> Verilen Metin

Size de öyle geliyor mu? Leylâ Erbil gittikten sonra, eserleriyle kurduğumuz ilişki de değişti; daha yakın ama daha serinkanlı bir ilişki kurmaya başladık sanki. Varlığı yakıcı ve mesafe kaynağıydı adeta. Her büyük yazar gibi.
Yazarın varlığı her zaman için metin ile okur arasında bir iktidar figürü olarak rahatsız edicidir zaten. Ama sözkonusu “büyük yazar”lar olduğunda, bu imge çok daha metafizik bir alanda gerçekleşiyor. Üstelik bunun olmasını yazarın kendisi bile-isteye sağlayamaz, yapamaz. “O” öyle olduğu için bu ilişki gelişiverir, kendiliğinden.
Onunla ve eserleriyle kurduğumuz ilişkinin boyutu artık değişti; ama bu yeni hale henüz alışmamız için erken. Alışmaya, öğrenmeye, anlamaya çalışacağız…
Tuhaf bir külliyat
Leylâ Erbil gitti ve kelimenin tam anlamıyla, baştan sona “tuhaf” bir külliyat ile yalnız bıraktı bizi.
Ve üç nokta… Söylenecek daha sözler var, demeye getiriyoruz böylece.
Ama Leylâ Erbil başka bir şey yaptı ve üç virgül koydu bazı cümlelerinin sonuna,,,
Söylenecek sözlerin sonu yok gibi ama hepsi de yarım kalmaya mahkum, demeye mi getiriyordu? Soru işaretinin altına da nokta değil, virgül koyunca…
Erkek dünyasının en büyük iktidar aracı olan dille kurduğu bu “yamuk” ve “queer” ilişki yüzünden uzun yıllar kısıtlı bir okur kitlesi ona yaklaşabildi. Ama tam da bu ilişki sayesinde bugün büyük bir yazardan bahsediyoruz.
Bugünü de dahil ederek, edebiyat tarihimiz boyunca iktidar figürüyle bunca uzun soluklu mücadele içerisinde olan ve bu mücadelesini estetik açıdan eserlerine yansıtmadığı sürece vereceği mücadelenin kadük kalacağının farkında olan o kadar az edebiyat insanımız var ki…
Ama Türkiye gibi hemen her şeyi kendine benzeten bir ülkenin yazarı olarak Leylâ Erbil de bir yandan fena halde Türkiye’ye benziyor — idi.

(Veri kümesi satırları)

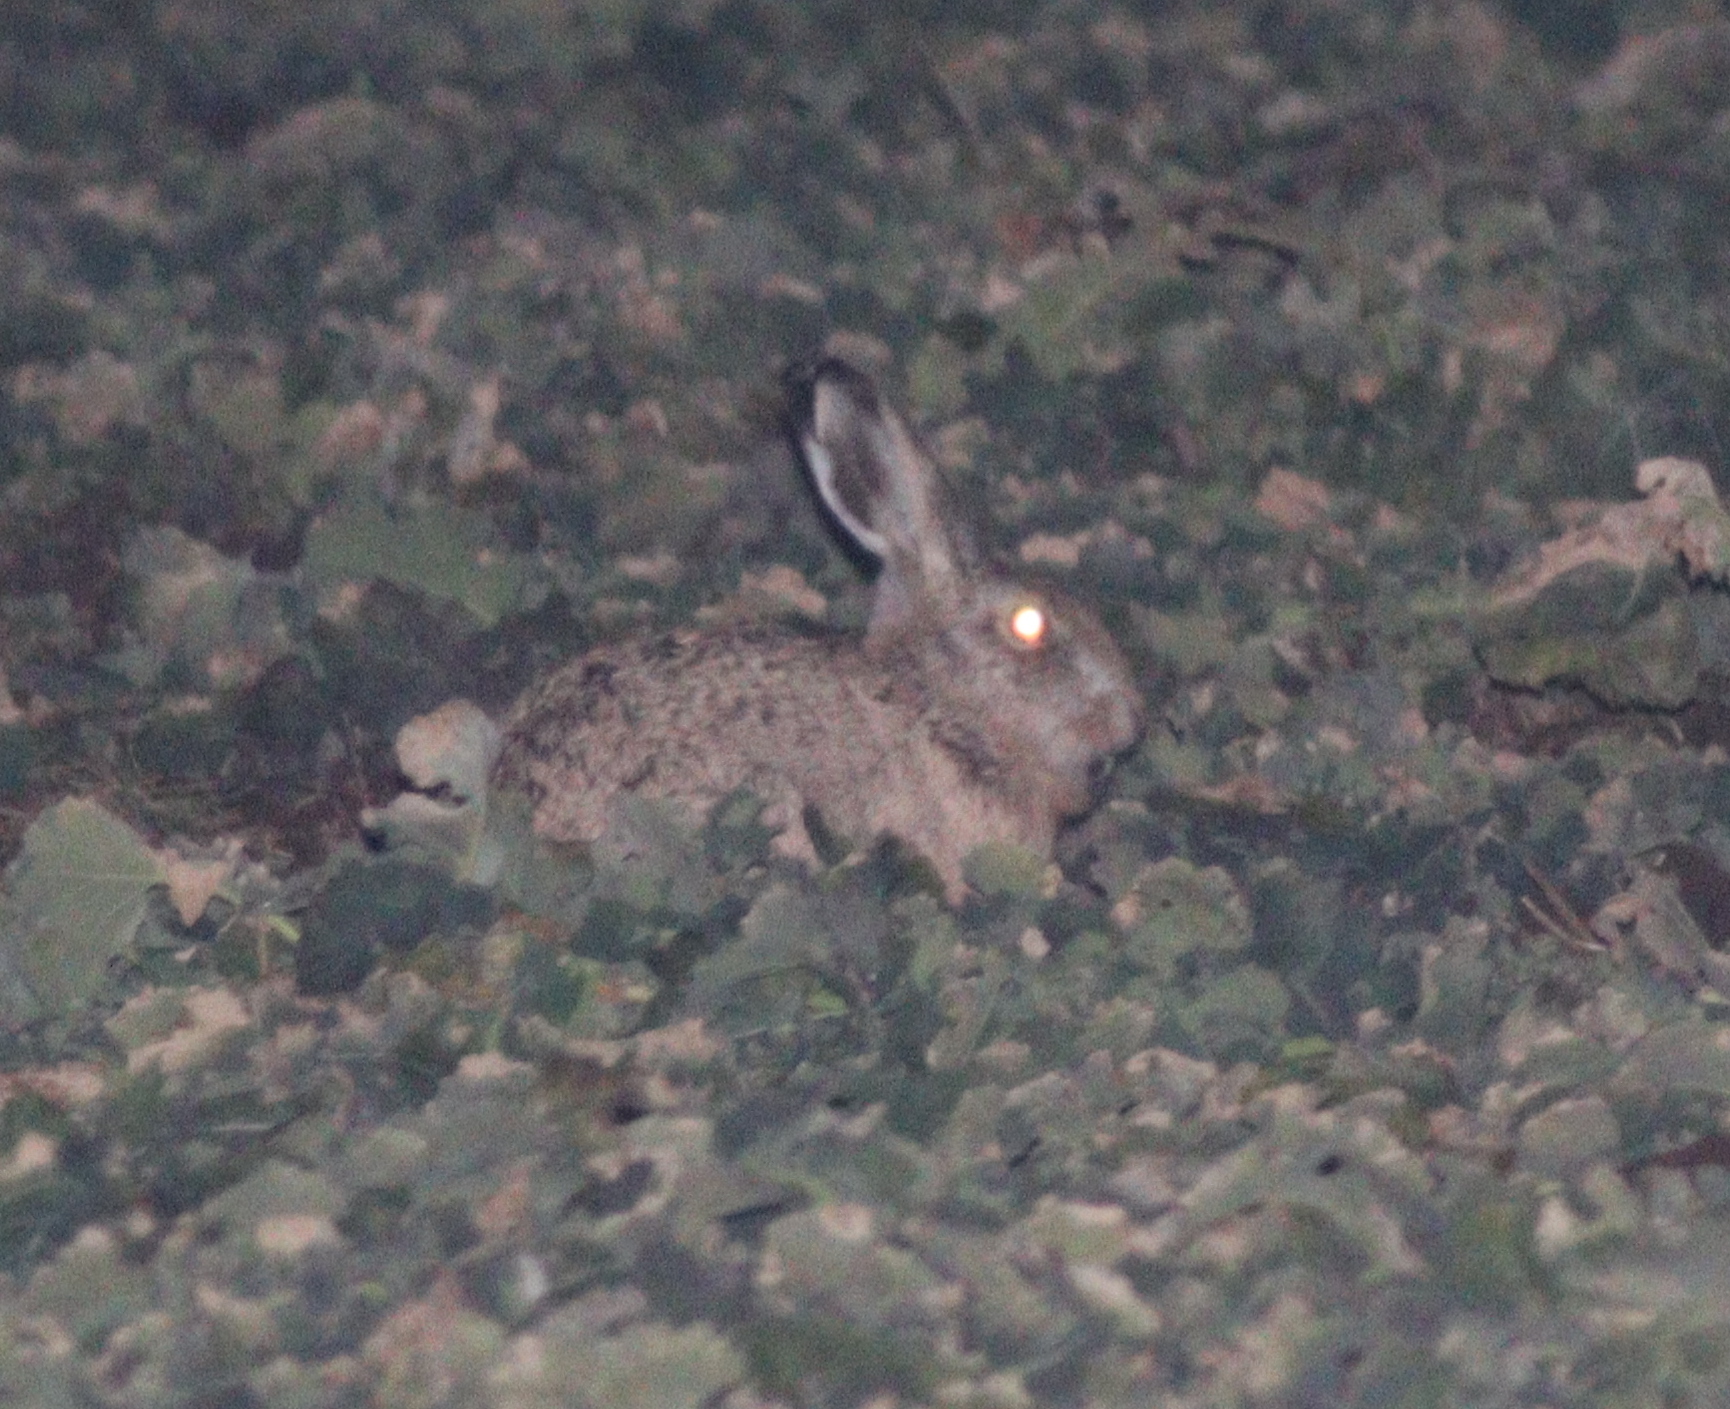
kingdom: Animalia
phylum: Chordata
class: Mammalia
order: Lagomorpha
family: Leporidae
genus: Lepus
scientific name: Lepus europaeus
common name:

> Ne İsteniyor
Leylâ Erbil üzerine olan metne göre Erbil, bazı cümlelerinin sonuna hangi işareti koymuştur?

> Yazılı Yanıt
Üç virgül koymuştur.